AIM OF THE EXERCISE -
Render the stretch from the start of the listing through the line containing "Răscruci..." as a numbered list, leaving out any blank lines.

[Stored data entries]
◇ ◇ ◇ ◇

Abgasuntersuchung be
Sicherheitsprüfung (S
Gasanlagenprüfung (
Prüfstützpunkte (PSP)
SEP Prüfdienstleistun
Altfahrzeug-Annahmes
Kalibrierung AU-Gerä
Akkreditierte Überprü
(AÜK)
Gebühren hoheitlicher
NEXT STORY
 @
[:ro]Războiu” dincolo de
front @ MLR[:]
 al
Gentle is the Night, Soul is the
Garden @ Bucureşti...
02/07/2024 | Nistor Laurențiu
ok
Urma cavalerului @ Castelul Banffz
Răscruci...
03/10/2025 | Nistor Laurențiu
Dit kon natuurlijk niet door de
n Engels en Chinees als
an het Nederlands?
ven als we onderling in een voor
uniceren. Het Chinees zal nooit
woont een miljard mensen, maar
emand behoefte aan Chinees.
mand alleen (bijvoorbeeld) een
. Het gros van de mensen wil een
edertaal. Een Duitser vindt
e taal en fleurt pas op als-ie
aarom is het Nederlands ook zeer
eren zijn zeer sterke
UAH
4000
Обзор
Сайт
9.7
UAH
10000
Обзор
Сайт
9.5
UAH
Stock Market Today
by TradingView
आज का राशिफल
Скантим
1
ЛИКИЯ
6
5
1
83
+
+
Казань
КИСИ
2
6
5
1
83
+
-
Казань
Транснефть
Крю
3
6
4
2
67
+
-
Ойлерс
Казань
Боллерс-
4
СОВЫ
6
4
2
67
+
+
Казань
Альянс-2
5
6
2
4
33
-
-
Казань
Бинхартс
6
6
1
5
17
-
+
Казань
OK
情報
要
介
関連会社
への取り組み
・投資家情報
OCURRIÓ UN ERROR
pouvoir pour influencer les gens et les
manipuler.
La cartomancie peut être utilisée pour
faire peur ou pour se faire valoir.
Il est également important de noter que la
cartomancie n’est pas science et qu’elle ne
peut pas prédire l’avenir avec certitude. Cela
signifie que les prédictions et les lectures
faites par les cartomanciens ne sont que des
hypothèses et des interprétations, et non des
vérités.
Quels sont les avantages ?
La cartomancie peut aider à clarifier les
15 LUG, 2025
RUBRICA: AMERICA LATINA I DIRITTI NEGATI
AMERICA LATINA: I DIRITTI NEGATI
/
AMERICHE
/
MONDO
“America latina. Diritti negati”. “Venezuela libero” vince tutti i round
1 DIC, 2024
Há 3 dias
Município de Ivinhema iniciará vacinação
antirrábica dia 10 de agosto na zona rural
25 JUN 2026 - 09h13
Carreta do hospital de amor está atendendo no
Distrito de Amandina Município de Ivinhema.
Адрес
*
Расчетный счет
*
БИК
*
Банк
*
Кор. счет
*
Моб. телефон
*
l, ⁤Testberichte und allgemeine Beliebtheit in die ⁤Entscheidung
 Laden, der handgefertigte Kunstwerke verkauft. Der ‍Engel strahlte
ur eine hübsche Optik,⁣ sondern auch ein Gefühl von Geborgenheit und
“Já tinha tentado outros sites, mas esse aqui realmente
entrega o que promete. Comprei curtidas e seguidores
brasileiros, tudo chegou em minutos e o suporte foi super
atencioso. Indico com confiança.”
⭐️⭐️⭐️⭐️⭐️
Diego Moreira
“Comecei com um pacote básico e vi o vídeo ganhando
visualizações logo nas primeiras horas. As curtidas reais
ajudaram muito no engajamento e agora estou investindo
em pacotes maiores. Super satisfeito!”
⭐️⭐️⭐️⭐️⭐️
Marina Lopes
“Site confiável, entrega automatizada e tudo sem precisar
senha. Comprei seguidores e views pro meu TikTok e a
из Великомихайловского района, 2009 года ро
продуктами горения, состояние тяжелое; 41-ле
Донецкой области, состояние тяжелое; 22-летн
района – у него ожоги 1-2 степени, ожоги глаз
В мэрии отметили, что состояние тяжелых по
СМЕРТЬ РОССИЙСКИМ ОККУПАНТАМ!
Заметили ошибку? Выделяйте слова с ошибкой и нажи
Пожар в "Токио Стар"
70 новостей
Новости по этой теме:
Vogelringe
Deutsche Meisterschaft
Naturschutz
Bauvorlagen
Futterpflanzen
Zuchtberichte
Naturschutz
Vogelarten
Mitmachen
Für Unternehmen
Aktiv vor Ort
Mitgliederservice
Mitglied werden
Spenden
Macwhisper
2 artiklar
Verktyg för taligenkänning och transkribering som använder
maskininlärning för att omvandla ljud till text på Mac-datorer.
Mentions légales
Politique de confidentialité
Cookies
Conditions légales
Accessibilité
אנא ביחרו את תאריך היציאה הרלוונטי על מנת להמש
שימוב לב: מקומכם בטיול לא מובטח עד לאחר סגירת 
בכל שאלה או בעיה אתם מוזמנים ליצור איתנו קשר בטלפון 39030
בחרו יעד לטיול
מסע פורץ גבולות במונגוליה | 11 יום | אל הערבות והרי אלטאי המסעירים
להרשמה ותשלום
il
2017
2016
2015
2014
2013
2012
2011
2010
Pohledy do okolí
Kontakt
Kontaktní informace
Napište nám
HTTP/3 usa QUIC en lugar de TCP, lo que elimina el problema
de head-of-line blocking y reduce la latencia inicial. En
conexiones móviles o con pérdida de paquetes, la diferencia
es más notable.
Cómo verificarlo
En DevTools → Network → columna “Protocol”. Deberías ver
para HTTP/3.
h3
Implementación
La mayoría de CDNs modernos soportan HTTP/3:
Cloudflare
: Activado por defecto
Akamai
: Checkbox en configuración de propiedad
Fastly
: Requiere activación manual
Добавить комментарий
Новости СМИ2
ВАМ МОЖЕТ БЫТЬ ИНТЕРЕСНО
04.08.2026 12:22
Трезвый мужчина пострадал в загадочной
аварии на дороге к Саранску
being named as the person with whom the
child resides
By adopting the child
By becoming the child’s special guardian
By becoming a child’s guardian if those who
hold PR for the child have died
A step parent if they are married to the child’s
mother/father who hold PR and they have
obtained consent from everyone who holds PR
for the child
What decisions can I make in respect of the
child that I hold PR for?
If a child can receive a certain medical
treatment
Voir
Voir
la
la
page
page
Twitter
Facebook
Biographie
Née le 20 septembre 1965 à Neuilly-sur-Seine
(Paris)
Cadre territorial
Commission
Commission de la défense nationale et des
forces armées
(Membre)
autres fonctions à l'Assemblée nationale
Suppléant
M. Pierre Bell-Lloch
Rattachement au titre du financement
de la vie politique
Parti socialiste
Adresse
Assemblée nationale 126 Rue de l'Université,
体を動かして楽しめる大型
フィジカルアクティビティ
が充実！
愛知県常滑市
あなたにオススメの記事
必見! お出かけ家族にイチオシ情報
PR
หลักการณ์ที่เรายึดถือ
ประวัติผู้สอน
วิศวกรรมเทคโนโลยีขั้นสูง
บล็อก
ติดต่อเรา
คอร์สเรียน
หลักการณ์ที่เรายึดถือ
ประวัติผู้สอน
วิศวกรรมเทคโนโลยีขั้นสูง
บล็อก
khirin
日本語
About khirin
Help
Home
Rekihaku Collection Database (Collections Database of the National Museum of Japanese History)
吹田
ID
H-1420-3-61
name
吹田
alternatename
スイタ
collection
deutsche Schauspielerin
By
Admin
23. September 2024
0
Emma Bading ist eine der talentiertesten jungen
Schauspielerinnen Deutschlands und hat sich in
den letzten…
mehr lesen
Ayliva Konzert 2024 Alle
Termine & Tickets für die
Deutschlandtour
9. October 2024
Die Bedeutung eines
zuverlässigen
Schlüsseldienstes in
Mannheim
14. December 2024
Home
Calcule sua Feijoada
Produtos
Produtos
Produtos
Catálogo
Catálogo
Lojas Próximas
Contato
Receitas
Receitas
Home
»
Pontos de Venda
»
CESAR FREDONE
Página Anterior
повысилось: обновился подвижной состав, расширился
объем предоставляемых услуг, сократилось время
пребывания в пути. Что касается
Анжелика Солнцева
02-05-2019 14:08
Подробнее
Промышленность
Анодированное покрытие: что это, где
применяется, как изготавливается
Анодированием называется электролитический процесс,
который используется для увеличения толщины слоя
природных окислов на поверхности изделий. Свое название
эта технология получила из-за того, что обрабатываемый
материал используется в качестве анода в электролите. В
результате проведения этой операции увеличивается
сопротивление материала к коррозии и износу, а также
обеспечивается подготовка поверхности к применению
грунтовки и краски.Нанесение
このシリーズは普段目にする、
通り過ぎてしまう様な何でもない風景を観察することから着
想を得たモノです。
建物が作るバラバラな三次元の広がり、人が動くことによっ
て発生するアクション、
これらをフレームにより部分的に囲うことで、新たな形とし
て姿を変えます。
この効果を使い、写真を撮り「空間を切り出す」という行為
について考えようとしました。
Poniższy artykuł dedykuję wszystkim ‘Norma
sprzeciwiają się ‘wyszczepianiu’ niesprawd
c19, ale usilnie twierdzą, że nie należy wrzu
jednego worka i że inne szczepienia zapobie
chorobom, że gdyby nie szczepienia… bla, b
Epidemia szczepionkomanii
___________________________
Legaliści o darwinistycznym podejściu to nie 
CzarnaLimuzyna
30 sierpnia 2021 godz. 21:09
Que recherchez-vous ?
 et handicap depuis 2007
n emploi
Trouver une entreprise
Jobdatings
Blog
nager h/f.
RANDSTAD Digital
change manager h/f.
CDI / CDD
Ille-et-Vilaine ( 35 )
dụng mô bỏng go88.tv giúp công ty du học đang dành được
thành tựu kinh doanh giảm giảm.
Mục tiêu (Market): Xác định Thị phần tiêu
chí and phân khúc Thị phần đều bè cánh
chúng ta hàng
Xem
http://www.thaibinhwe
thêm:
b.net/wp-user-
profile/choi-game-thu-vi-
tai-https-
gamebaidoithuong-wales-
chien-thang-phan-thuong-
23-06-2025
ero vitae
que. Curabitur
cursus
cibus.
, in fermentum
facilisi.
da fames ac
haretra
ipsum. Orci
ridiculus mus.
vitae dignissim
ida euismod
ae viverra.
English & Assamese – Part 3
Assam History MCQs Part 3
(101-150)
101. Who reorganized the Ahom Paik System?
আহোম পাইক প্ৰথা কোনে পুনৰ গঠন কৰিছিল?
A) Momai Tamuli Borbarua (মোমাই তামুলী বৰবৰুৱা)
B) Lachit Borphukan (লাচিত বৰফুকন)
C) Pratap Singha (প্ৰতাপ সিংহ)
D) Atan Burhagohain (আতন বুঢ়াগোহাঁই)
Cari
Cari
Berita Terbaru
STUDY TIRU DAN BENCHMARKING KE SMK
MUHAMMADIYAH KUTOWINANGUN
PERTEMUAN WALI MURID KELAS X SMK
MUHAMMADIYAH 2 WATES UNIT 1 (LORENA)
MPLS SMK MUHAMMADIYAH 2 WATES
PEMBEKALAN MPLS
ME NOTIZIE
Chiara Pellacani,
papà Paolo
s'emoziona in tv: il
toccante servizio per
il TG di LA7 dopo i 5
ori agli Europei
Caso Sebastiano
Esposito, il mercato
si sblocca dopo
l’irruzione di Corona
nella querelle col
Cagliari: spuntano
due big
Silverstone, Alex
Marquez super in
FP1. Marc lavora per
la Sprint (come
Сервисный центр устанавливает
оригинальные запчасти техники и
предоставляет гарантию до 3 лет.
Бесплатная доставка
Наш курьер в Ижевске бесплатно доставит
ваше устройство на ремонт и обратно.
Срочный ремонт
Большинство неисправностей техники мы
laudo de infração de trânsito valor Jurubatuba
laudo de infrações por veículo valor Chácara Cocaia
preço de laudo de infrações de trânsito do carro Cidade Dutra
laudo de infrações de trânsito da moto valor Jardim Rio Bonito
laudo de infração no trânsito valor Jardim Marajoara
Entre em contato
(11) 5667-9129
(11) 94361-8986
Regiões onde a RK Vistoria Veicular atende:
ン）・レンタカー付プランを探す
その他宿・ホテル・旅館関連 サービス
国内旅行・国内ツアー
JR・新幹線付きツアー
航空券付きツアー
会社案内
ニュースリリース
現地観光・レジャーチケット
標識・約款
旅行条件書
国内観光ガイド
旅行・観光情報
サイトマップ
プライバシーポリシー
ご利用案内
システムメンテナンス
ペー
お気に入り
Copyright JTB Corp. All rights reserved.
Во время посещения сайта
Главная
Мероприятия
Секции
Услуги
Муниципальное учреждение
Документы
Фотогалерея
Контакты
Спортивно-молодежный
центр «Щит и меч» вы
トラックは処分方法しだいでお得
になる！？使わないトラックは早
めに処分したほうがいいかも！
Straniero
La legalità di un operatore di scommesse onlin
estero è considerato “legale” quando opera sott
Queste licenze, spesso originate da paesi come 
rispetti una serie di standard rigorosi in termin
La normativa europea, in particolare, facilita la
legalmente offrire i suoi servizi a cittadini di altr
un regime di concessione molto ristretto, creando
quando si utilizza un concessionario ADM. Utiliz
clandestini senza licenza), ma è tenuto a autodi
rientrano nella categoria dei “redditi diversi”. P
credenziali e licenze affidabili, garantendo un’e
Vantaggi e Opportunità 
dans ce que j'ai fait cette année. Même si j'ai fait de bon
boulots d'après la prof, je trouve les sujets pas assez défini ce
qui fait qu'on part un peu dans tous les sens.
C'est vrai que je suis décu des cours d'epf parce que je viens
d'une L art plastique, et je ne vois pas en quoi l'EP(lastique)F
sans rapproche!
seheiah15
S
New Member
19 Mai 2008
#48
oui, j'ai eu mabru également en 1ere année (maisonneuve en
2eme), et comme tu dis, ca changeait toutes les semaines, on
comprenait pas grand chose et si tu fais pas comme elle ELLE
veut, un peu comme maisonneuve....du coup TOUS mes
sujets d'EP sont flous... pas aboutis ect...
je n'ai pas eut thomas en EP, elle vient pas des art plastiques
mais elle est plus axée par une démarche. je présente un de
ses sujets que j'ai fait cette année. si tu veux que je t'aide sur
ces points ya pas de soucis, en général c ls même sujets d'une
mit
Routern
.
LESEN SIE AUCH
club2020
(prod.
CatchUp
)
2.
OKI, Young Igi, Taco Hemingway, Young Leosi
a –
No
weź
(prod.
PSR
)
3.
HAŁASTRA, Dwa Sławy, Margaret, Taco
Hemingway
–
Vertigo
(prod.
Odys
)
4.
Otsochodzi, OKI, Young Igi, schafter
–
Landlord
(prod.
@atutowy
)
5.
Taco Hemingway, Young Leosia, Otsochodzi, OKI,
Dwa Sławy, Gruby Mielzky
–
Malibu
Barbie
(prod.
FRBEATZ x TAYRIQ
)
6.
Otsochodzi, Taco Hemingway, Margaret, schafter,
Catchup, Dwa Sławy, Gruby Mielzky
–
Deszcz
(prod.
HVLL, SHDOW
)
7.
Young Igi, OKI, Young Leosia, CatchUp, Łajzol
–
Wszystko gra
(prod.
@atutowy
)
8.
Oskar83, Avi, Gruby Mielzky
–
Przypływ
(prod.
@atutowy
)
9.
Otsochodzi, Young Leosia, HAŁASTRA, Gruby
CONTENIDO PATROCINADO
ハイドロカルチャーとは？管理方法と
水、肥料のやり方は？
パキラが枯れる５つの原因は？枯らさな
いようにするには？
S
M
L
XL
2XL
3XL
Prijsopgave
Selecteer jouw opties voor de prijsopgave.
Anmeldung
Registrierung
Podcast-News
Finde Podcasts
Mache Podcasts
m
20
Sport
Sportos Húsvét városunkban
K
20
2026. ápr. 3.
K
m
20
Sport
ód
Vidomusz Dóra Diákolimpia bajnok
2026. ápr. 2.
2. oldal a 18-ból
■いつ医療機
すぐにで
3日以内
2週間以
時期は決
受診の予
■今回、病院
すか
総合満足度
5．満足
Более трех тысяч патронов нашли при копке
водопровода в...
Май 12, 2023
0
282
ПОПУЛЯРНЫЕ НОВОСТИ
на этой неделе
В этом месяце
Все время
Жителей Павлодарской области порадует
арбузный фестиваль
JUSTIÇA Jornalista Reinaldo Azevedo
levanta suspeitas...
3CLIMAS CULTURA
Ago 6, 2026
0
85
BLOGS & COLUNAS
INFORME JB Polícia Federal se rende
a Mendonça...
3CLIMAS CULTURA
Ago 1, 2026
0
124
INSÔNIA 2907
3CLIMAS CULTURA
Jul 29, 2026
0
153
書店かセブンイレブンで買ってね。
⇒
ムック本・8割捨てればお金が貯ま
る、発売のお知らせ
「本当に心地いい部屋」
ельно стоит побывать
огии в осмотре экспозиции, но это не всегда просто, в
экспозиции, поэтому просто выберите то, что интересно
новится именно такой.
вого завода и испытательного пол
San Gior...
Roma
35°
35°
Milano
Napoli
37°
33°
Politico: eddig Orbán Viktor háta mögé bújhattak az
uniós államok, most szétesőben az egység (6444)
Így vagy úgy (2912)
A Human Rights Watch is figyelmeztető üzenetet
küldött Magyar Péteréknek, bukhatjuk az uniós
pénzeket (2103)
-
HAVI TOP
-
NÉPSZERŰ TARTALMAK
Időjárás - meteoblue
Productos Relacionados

◇ ◇ ◇ ◇

TASK RESULT -
1. Abgasuntersuchung be
2. Sicherheitsprüfung (S
3. Gasanlagenprüfung (
4. Prüfstützpunkte (PSP)
5. SEP Prüfdienstleistun
6. Altfahrzeug-Annahmes
7. Kalibrierung AU-Gerä
8. Akkreditierte Überprü
9. (AÜK)
10. Gebühren hoheitlicher
11. NEXT STORY
12.  @
13. [:ro]Războiu” dincolo de
14. front @ MLR[:]
15.  al
16. Gentle is the Night, Soul is the
17. Garden @ Bucureşti...
18. 02/07/2024 | Nistor Laurențiu
19. ok
20. Urma cavalerului @ Castelul Banffz
21. Răscruci...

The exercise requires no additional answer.